About this task: Print the entries exactly as they appear, and omit any images.

Start of Block

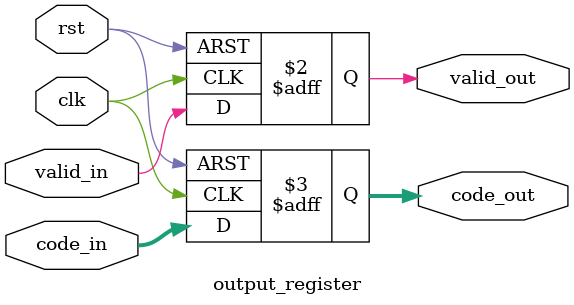
<source format=sv>
module int_ctrl_threshold #(
    parameter WIDTH = 6,
    parameter THRESHOLD = 3
)(
    input clk, rst,
    input [WIDTH-1:0] req,
    output valid,
    output [2:0] code
);
    // Internal signals
    wire [WIDTH-1:0] masked_req;
    wire threshold_detector_valid;
    wire [2:0] priority_encoder_code;
    
    // Threshold detector module instance
    req_threshold_detector #(
        .WIDTH(WIDTH),
        .THRESHOLD(THRESHOLD)
    ) threshold_det_inst (
        .req(req),
        .masked_req(masked_req),
        .valid(threshold_detector_valid)
    );
    
    // Priority encoder module instance
    priority_encoder #(
        .WIDTH(WIDTH)
    ) pri_enc_inst (
        .clk(clk),
        .rst(rst),
        .masked_req(masked_req),
        .valid(threshold_detector_valid),
        .code(priority_encoder_code)
    );
    
    // Output register module instance
    output_register out_reg_inst (
        .clk(clk),
        .rst(rst),
        .valid_in(threshold_detector_valid),
        .code_in(priority_encoder_code),
        .valid_out(valid),
        .code_out(code)
    );
    
endmodule

// Module for threshold detection functionality
module req_threshold_detector #(
    parameter WIDTH = 6,
    parameter THRESHOLD = 3
)(
    input [WIDTH-1:0] req,
    output [WIDTH-1:0] masked_req,
    output valid
);
    // Optimized threshold detection logic
    wire [WIDTH-1:0] threshold_mask = {WIDTH{1'b1}} << THRESHOLD;
    assign masked_req = req & threshold_mask;
    assign valid = |masked_req;
    
endmodule

// Module for priority encoding
module priority_encoder #(
    parameter WIDTH = 6
)(
    input clk,
    input rst,
    input [WIDTH-1:0] masked_req,
    input valid,
    output reg [2:0] code
);
    // Optimized priority encoder with one-hot detection
    reg [2:0] next_code;
    
    always @(*) begin
        next_code = 3'b0;
        casez (masked_req)
            // From highest to lowest priority (MSB to LSB)
            {1'b1, {(WIDTH-1){1'b?}}}: next_code = WIDTH - 1;
            {{1'b0, 1'b1, {(WIDTH-2){1'b?}}}}: next_code = WIDTH - 2;
            {{2'b00, 1'b1, {(WIDTH-3){1'b?}}}}: next_code = WIDTH - 3;
            {{3'b000, 1'b1, {(WIDTH-4){1'b?}}}}: next_code = WIDTH - 4;
            {{4'b0000, 1'b1, {(WIDTH-5){1'b?}}}}: next_code = WIDTH - 5;
            {{5'b00000, 1'b1}}: next_code = WIDTH - 6;
            default: next_code = 3'b0;
        endcase
    end
    
    always @(posedge clk) begin
        if (rst) begin
            code <= 3'b0;
        end else if (valid) begin
            code <= next_code;
        end
    end
    
endmodule

// Module for output register stage
module output_register (
    input clk,
    input rst,
    input valid_in,
    input [2:0] code_in,
    output reg valid_out,
    output reg [2:0] code_out
);
    // Optimized output register with enable logic
    always @(posedge clk or posedge rst) begin
        if (rst) begin
            valid_out <= 1'b0;
            code_out <= 3'b0;
        end else begin
            valid_out <= valid_in;
            code_out <= code_in;
        end
    end
    
endmodule
</source>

End of Block

Task response:
<source format=sv>
module int_ctrl_threshold #(
    parameter WIDTH = 6,
    parameter THRESHOLD = 3
)(
    input clk, rst,
    input [WIDTH-1:0] req,
    output valid,
    output [2:0] code
);
    // Internal signals
    wire [WIDTH-1:0] masked_req;
    wire threshold_detector_valid;
    wire [2:0] priority_encoder_code;
    
    // Threshold detector module instance
    req_threshold_detector #(
        .WIDTH(WIDTH),
        .THRESHOLD(THRESHOLD)
    ) threshold_det_inst (
        .req(req),
        .masked_req(masked_req),
        .valid(threshold_detector_valid)
    );
    
    // Priority encoder module instance
    priority_encoder #(
        .WIDTH(WIDTH)
    ) pri_enc_inst (
        .clk(clk),
        .rst(rst),
        .masked_req(masked_req),
        .valid(threshold_detector_valid),
        .code(priority_encoder_code)
    );
    
    // Output register module instance
    output_register out_reg_inst (
        .clk(clk),
        .rst(rst),
        .valid_in(threshold_detector_valid),
        .code_in(priority_encoder_code),
        .valid_out(valid),
        .code_out(code)
    );
    
endmodule

// Module for threshold detection functionality
module req_threshold_detector #(
    parameter WIDTH = 6,
    parameter THRESHOLD = 3
)(
    input [WIDTH-1:0] req,
    output [WIDTH-1:0] masked_req,
    output valid
);
    // Optimized threshold detection logic
    wire [WIDTH-1:0] threshold_mask = {WIDTH{1'b1}} << THRESHOLD;
    assign masked_req = req & threshold_mask;
    assign valid = |masked_req;
    
endmodule

// Module for priority encoding
module priority_encoder #(
    parameter WIDTH = 6
)(
    input clk,
    input rst,
    input [WIDTH-1:0] masked_req,
    input valid,
    output reg [2:0] code
);
    // Optimized priority encoder with one-hot detection
    reg [2:0] next_code;
    
    always @(*) begin
        next_code = 3'b0;
        casez (masked_req)
            // From highest to lowest priority (MSB to LSB)
            {1'b1, {(WIDTH-1){1'b?}}}: next_code = WIDTH - 1;
            {{1'b0, 1'b1, {(WIDTH-2){1'b?}}}}: next_code = WIDTH - 2;
            {{2'b00, 1'b1, {(WIDTH-3){1'b?}}}}: next_code = WIDTH - 3;
            {{3'b000, 1'b1, {(WIDTH-4){1'b?}}}}: next_code = WIDTH - 4;
            {{4'b0000, 1'b1, {(WIDTH-5){1'b?}}}}: next_code = WIDTH - 5;
            {{5'b00000, 1'b1}}: next_code = WIDTH - 6;
            default: next_code = 3'b0;
        endcase
    end
    
    always @(posedge clk) begin
        if (rst) begin
            code <= 3'b0;
        end else if (valid) begin
            code <= next_code;
        end
    end
    
endmodule

// Module for output register stage
module output_register (
    input clk,
    input rst,
    input valid_in,
    input [2:0] code_in,
    output reg valid_out,
    output reg [2:0] code_out
);
    // Optimized output register with enable logic
    always @(posedge clk or posedge rst) begin
        if (rst) begin
            valid_out <= 1'b0;
            code_out <= 3'b0;
        end else begin
            valid_out <= valid_in;
            code_out <= code_in;
        end
    end
    
endmodule
</source>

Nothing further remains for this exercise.